Ordre de travail: Extrayez le texte de tous les enregistrements ci-dessous et reproduisez chaque ligne à l'identique, sans reprendre les images.

[Entrées de données collectées]
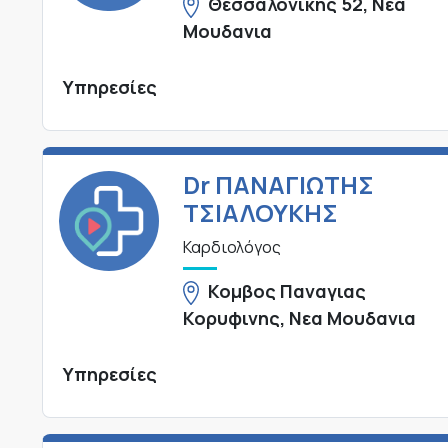
Θεσσαλονικης 52, Νεα
Μουδανια
Υπηρεσίες
Dr ΠΑΝΑΓΙΩΤΗΣ
ΤΣΙΑΛΟΥΚΗΣ
Καρδιολόγος
Κομβος Παναγιας
Κορυφινης, Νεα Μουδανια
Υπηρεσίες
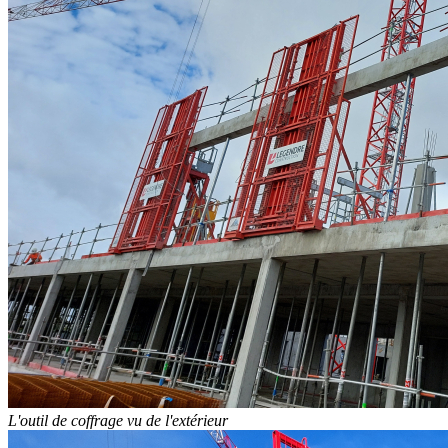
L'outil de coffrage vu de l'extérieur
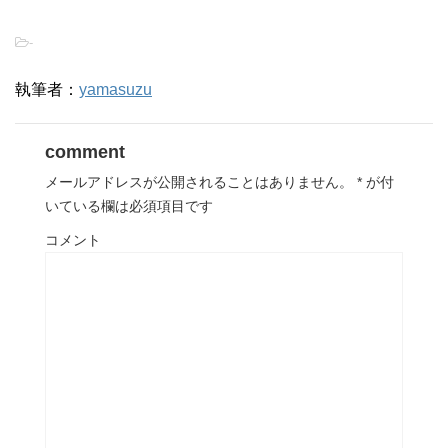
-
執筆者：
yamasuzu
comment
メールアドレスが公開されることはありません。
*
が付
いている欄は必須項目です
コメント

Solution proposée:
Θεσσαλονικης 52, Νεα
Μουδανια
Υπηρεσίες
Dr ΠΑΝΑΓΙΩΤΗΣ
ΤΣΙΑΛΟΥΚΗΣ
Καρδιολόγος
Κομβος Παναγιας
Κορυφινης, Νεα Μουδανια
Υπηρεσίες
L'outil de coffrage vu de l'extérieur
-
執筆者：
yamasuzu
comment
メールアドレスが公開されることはありません。
*
が付
いている欄は必須項目です
コメント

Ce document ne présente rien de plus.